Cheating has long been rampant in schools. In surveys of more than 70,000 high school students between 2002 and 2015, 64 percent said they had cheated on a test. And 58 percent said they had plagiarized.

Since the introduction of ChatGPT in 2022, the overall frequency of high school students reporting they recently engaged in cheating has not increased, according to the Stanford researchers.

The new research does not shed light on how frequently college students may employ chatbots as cheating bots. The Stanford and Pew researchers did not survey college students about their use of A.I. tools.

This year, the Stanford researchers added survey questions that specifically asked high school students about their use of A.I. chatbots. This fall, 12 to 28 percent of students at four East Coast and West Coast high schools said they had used an A.I. tool or digital device — such as ChatGPT or a smartphone — within the last month as an unauthorized aid during a school test, assignment or homework.

Among the high school students who said they had used an A.I. chatbot, about 55 to 77 percent said they had used it to generate an idea for a paper, project or assignment; about 19 to 49 percent said they had used it to edit or complete a portion of a paper; and about 9 to 16 percent said they had used it to write all of a paper or other assignment, the Stanford researchers found.

The findings could help shift discussions about chatbots in schools to focus less on cheating fears and more on helping students learn to understand, use and think critically about new A.I. tools, the researchers said.

There are other ways to think about A.I. — not simply as this uncontrollable temptation that undermines everything,” said Victor R. Lee, an associate professor at Stanford Graduate School of Education who researches A.I. learning experiences and led the recent research on cheating with Dr. Pope. “There’s so much more that could and should be talked about in schools.”

While schools are still developing acceptable usage rules for the A.I. tools, students are developing nuanced views on using ChatGPT for schoolwork.

Only 20 percent of teens aged 13 to 17 said they thought it was acceptable for students to use ChatGPT to write essays, Pew found. But nearly 70 percent said it was acceptable for students to use the A.I. chatbot to research new topics.

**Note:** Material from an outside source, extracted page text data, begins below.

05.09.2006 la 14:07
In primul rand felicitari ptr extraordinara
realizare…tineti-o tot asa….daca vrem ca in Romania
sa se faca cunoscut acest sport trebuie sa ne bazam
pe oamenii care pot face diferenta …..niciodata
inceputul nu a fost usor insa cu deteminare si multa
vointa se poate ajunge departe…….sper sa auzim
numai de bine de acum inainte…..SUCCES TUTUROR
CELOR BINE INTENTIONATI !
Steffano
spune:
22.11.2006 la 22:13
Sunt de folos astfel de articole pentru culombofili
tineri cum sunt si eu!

This does not mean that students are not trying to pass off chatbot-generated texts as their own schoolwork.

Christine Meade, an Advanced Placement history teacher at a high school in Vallejo, Calif., said chatbot cheating was widespread among 12th graders last spring. She even caught a few using the A.I. chatbots on their smartwatches during school tests.

But this year, after she told her students they could use ChatGPT and Bard for certain research projects, the situation “completely changed,” she said.

“I had a bunch of students in my A.P. history class use chatbots to generate a list of events that happened right after the Civil War, in the 1880s,” Ms. Meade said. “It was pretty accurate — except for the 1980s event during the Reagan administration.”